* What is being asked
Report every line in the listing that contains the string "para". Case counts.

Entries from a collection
▬▬▬

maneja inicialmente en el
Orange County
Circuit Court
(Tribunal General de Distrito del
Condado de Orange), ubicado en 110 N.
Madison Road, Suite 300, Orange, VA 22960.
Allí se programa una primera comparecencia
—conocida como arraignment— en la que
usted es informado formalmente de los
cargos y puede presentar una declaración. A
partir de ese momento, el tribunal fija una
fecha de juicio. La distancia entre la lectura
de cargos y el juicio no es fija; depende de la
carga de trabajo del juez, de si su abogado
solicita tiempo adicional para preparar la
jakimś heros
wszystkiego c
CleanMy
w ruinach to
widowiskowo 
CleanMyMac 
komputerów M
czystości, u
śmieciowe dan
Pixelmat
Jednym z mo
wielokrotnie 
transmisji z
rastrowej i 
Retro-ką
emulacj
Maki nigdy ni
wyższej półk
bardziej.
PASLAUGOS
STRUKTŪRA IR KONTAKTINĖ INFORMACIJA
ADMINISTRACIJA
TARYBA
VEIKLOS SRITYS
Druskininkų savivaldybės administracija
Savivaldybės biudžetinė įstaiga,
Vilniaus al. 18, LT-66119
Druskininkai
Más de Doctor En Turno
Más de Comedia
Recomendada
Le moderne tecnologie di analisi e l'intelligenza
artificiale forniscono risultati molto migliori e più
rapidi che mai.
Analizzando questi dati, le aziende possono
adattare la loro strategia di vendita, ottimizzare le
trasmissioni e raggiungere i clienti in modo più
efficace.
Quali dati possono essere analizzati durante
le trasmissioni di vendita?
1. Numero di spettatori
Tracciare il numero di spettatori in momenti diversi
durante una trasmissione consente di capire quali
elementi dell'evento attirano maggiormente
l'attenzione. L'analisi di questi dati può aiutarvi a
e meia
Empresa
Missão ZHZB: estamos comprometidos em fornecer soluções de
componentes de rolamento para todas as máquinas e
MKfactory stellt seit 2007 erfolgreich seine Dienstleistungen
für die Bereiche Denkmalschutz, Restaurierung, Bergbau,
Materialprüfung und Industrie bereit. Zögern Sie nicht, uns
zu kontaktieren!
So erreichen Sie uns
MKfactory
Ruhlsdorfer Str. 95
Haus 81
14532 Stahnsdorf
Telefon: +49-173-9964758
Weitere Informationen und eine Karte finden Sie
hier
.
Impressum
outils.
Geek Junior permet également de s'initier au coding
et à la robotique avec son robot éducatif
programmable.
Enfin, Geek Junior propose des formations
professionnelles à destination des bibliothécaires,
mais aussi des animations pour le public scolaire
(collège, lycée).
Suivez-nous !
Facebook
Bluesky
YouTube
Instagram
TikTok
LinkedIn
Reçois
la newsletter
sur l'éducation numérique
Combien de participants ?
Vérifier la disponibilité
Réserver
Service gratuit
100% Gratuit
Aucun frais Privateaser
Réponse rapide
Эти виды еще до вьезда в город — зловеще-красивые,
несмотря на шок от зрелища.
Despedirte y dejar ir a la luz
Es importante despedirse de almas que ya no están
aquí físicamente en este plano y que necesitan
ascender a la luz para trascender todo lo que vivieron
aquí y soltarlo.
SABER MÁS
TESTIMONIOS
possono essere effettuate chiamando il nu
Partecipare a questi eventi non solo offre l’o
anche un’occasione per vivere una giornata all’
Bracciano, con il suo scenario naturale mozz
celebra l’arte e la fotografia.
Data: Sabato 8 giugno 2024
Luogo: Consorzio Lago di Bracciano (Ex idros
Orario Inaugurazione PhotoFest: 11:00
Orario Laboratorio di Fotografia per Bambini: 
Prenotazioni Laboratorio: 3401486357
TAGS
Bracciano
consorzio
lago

▬▬▬

* Response area
solicita tiempo adicional para preparar la
componentes de rolamento para todas as máquinas e
ascender a la luz para trascender todo lo que vivieron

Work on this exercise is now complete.